> Passage shown

┄┄┄┄┄┄

In a conventional paint formulation, binders and pigments constitute two separate sets of raw materials and perform two very different and non-overlapping functions. Pigments are non-film-forming particles that impart opacity or color to paint by scattering or adsorbing light, and binders are generally organic polymers that bind the pigments and extenders together and to the substrate. Hollow Latex Particles (HLPs) are a new class of raw materials, which combine the binding function of a conventional latex binder with the pigment functions of conventional light-scattering pigments.

Like conventional binders, HLPs are intended to serve as the sole film-forming component in the paint formulation, and can be used to make paints with film properties similar to those made from conventional binders. In addition, like conventional light-scattering pigments, they provide opacity to the paint. Because the binder itself in a paint made with a HLP provides some opacity to a paint film, coatings can be made at a given level of hiding using lower amounts of conventional pigments such as TiO2. This, in turn, can result in lower raw material costs for the paint formulation.

The structure of a HLP closely resembles that of a conventional opaque polymer pigment particle encapsulated in film-forming binder. Because it is necessary to consider both the pigment and binder aspects of HLPs, it is often convenient to think of them as a combination of opaque polymer and binder, and that language will be used frequently in the discussion that follows. However, as will be seen, a HLP behaves quite differently than a simple physical blend of a binder with an opaque polymer and allows for the formulation of rather unique paints.

Hollow Latex Particle Structure

The morphology of a typical HLP is shown schematically in Figure 1; a TEM image of a dry film made from such a HLP is shown in Figure 2.

A HLP consists of a water-filled core surrounded by a hard, non-film-forming polystyrene shell, which is itself surrounded by a soft, film-forming acrylic polymer. The film-forming acrylic polymer serves as the binder for the coating and functions similarly to conventional latex-based binders. The water in the center of the particle evaporates after the paint is applied and leaves behind an air void at the center of the particle; light scattering off of these air voids provides a part of the opacity imparted by the HLPs (there is another contribution to the paint’s total light scattering provided by the HLP, which will be discussed in detail in the section on optical properties of HLP-containing paints).





As Figure 4 shows, collapse is evident with polystyrene shells less than 50 nm thick, but film opacity is constant with polystyrene shells thicker than 50 nm. Unless otherwise stated, all of the HLPs evaluated in this paper have a void diameter of 300 nm and a polystyrene shell thickness of 50 nm.

Contribution to PVC

Many film properties such as scrub resistance, stain resistance, cracking resistance, etc., correlate well to a paint’s fraction of critical PVC (FCPVC).1 Because of the utility of the fraction of critical PVC concept, it is useful to consider whether or not HLPs contribute to a paint’s PVC. HLPs are both binders and pigments; they contain both film-forming and non-film-forming components. Although the non-film-forming polystyrene shell is completely encapsulated by film-forming binder, it turns out that it is still useful to think of the polystyrene shell as contributing to overall paint PVC, i.e., if one does not assign a PVC contribution to the HLP, then the FCPVC calculated from the conventional pigments and extenders will predict better paint properties than one measures in the lab.

┄┄┄┄┄┄

> Dataset extract

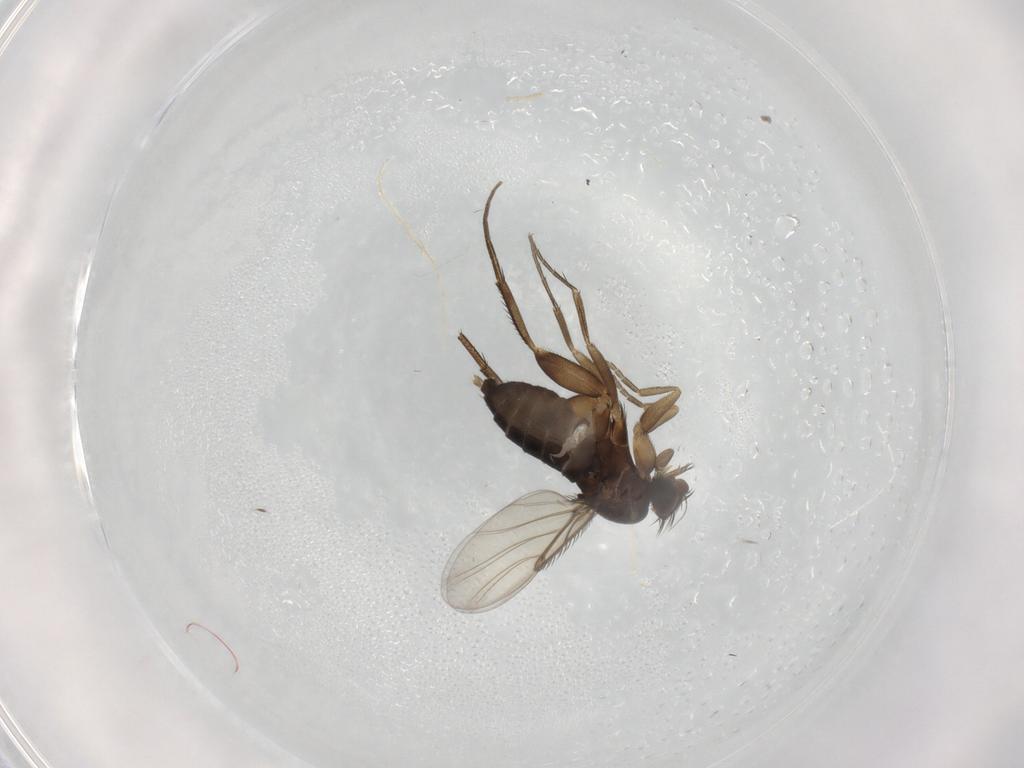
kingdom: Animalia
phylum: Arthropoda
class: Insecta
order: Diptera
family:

┄┄┄┄┄┄

> Written tasks
1. In the passage on hollow latex particles, what void diameter and polystyrene shell thickness do the evaluated particles have unless otherwise stated?
2. Rewrite the paragraph of the passage on hollow latex particles that begins "Like conventional binders, HLPs are intended" as a short bulleted list that keeps its main facts.
3. Using the passage on hollow latex particles, say whether each statement agrees with it. Answer yes or no and quote the deciding words.
(a) The polystyrene shell of a HLP forms a film.
(b) Film opacity stays constant with polystyrene shells thicker than 50 nm.
(c) A HLP behaves much like a simple physical blend of a binder with an opaque polymer.

> Solutions to the tasks
1. They have a void diameter of 300 nm and a polystyrene shell thickness of 50 nm.

2.
- Like conventional binders, HLPs are meant to be the only film-forming component in a paint and can give film properties similar to those from conventional binders.
- Like conventional light-scattering pigments, they give the paint opacity.
- Because the binder itself adds some opacity, a given level of hiding needs less conventional pigment such as TiO2.
- This can lower raw material costs for the paint formulation.

3.
(a) No: "a hard, non-film-forming polystyrene shell"
(b) Yes: "film opacity is constant with polystyrene shells thicker than 50 nm"
(c) No: "a HLP behaves quite differently than a simple physical blend of a binder with an opaque polymer"